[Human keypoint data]
[Start of Attachment]

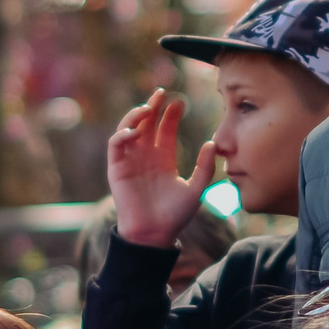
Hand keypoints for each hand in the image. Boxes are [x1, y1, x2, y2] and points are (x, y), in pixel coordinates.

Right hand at [106, 90, 215, 249]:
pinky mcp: (117, 168)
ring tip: (148, 108)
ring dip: (135, 116)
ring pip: (129, 129)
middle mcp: (146, 157)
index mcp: (164, 160)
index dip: (171, 115)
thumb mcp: (196, 189)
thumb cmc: (175, 216)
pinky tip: (135, 131)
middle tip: (162, 93)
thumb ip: (205, 167)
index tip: (180, 102)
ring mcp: (130, 161)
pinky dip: (123, 134)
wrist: (154, 235)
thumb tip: (212, 143)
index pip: (165, 130)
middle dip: (153, 107)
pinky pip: (116, 145)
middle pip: (147, 124)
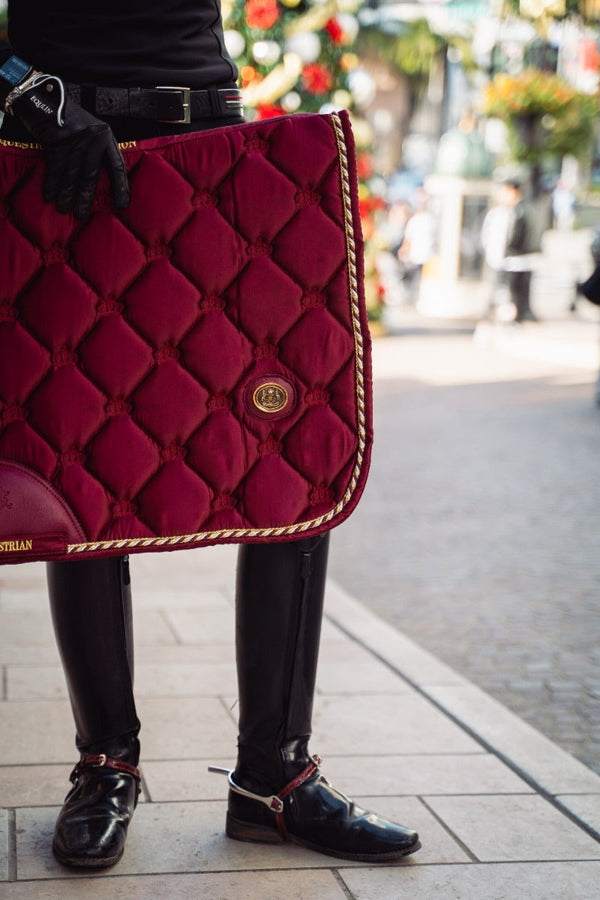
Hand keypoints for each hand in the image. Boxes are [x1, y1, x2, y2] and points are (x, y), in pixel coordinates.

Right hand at [8, 73, 128, 218]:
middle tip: (82, 214)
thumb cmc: (70, 119)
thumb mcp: (91, 130)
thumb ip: (98, 151)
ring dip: (66, 193)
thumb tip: (101, 180)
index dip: (120, 187)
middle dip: (86, 196)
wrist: (45, 98)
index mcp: (106, 136)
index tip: (122, 204)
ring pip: (72, 173)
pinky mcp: (58, 141)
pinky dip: (52, 182)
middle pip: (91, 174)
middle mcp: (93, 138)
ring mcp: (75, 139)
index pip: (117, 165)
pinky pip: (56, 167)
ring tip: (64, 208)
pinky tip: (50, 194)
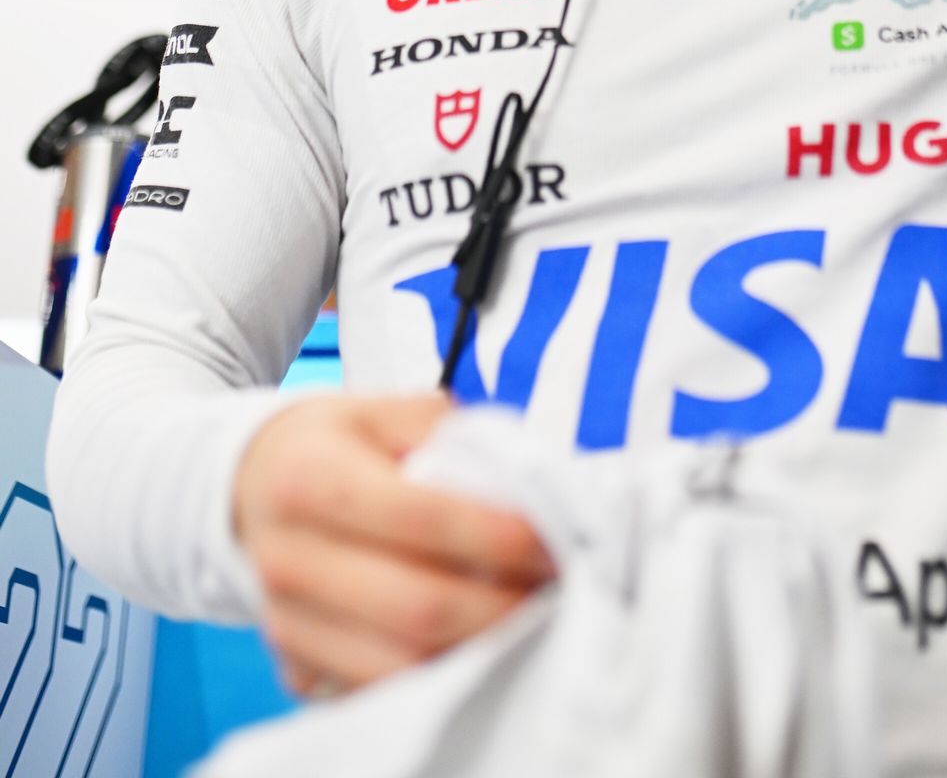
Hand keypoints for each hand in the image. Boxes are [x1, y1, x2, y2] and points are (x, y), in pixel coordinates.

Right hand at [233, 392, 554, 698]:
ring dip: (477, 652)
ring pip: (400, 667)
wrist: (238, 488)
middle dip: (502, 608)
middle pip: (417, 608)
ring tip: (527, 622)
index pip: (421, 517)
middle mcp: (292, 559)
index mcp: (312, 479)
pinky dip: (435, 678)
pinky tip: (476, 646)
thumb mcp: (375, 409)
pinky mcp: (296, 669)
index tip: (550, 538)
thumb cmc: (323, 446)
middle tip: (554, 590)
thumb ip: (444, 430)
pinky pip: (377, 692)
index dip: (496, 534)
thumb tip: (516, 472)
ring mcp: (290, 624)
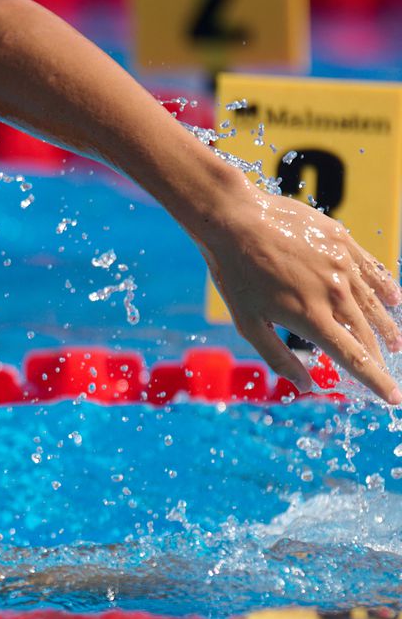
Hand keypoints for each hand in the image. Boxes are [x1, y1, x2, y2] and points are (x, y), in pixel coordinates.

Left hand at [200, 185, 401, 403]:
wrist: (233, 220)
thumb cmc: (235, 275)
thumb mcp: (248, 323)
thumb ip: (278, 357)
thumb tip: (306, 386)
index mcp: (311, 318)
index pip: (355, 358)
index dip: (377, 381)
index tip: (393, 398)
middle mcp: (334, 293)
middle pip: (367, 335)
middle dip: (378, 357)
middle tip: (383, 369)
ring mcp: (342, 266)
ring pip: (375, 305)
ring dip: (386, 327)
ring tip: (394, 343)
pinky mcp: (343, 242)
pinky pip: (373, 270)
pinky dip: (386, 289)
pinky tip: (395, 302)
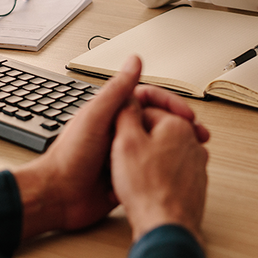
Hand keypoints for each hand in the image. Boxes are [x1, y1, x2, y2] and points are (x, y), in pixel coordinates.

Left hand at [12, 56, 208, 240]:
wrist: (58, 197)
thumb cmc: (70, 156)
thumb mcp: (97, 117)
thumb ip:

[End of Attachment]

> _What the task asks_
Pictures are to be left out, while the records are copied word for word.

> _Answer to this task_
Hand keypoints for each hand in the image. Boxes are [x1, y1, x2, y2] and points are (x, y), in pixel coordinates.

Right hand at [106, 90, 215, 249]:
pinky mcp: (117, 168)
ring tip: (148, 108)
ring dip: (135, 116)
ring pip: (129, 129)
middle mcp: (146, 157)
index mcp: (164, 160)
index dip: (171, 115)
thumb mcp: (196, 189)
thumb cmc: (175, 216)
pinky tip: (135, 131)
middle tip: (162, 93)
thumb ip: (205, 167)
index tip: (180, 102)
ring mcp: (130, 161)
pinky dip: (123, 134)
wrist: (154, 235)
thumb tip: (212, 143)
index pip: (165, 130)
middle dip: (153, 107)
pinky pip: (116, 145)
middle pip: (147, 124)
Hand keypoints for each hand in the image. Boxes are [x1, y1, x2, y2] and points are (x, y), in pixel coordinates.

Right hand at [8, 73, 128, 218]:
middle tip: (82, 214)
thumb cmc: (70, 119)
thumb mcp: (91, 130)
thumb ip: (98, 151)
ring dip: (66, 193)
thumb tip: (101, 180)
index dip: (120, 187)
middle dip: (86, 196)
wrist: (45, 98)
index mcp: (106, 136)
index tip: (122, 204)
ring pip: (72, 173)
pinky mcp: (58, 141)
pinky dip: (52, 182)
middle pip: (91, 174)
middle mcp: (93, 138)
ring mcp: (75, 139)
index pip: (117, 165)
pinky pip: (56, 167)
ring tip: (64, 208)
pinky tip: (50, 194)
Hand keypoints for each hand in the image. Boxes are [x1, y1, x2, y2] and points are (x, y), in pixel coordinates.

Right hand at [233, 392, 554, 698]:
ring dip: (477, 652)
ring pip: (400, 667)
wrist: (238, 488)
middle dip: (502, 608)
middle pip: (417, 608)
ring tip: (527, 622)
index pip: (421, 517)
middle mcp: (292, 559)
index mcp: (312, 479)
pinky dip: (435, 678)
pinky tip: (476, 646)
thumb mcp: (375, 409)
pinky mcp: (296, 669)
index tip: (550, 538)
thumb cmc: (323, 446)
middle tip: (554, 590)
thumb ip: (444, 430)
pinky pip: (377, 692)
index dip: (496, 534)
thumb tip: (516, 472)
ring mcp: (290, 624)
Hand keypoints for each hand in the image. Boxes are [x1, y1, x2, y2] and points are (x, y), in pixel coordinates.

Left hand at [200, 185, 401, 403]:
wrist: (233, 220)
thumb cmc: (235, 275)
thumb mcp: (248, 323)
thumb ip: (278, 357)
thumb tip: (306, 386)
index mcp: (311, 318)
index pip: (355, 358)
index dip: (377, 381)
index tip: (393, 398)
middle mcp: (334, 293)
middle pip: (367, 335)
middle dip: (378, 357)
middle tip: (383, 369)
ring mcp: (342, 266)
ring pip: (375, 305)
ring dip: (386, 327)
ring tip: (394, 343)
pinky mcp: (343, 242)
pinky pip: (373, 270)
pinky dip: (386, 289)
pinky tip: (395, 302)
Hand keypoints for each hand in the image. Boxes are [x1, y1, x2, y2] and points are (x, y), in pixel coordinates.

Left hand at [12, 56, 208, 240]:
wrist: (58, 197)
thumb cmc: (70, 156)
thumb mcp: (97, 117)
thumb ip:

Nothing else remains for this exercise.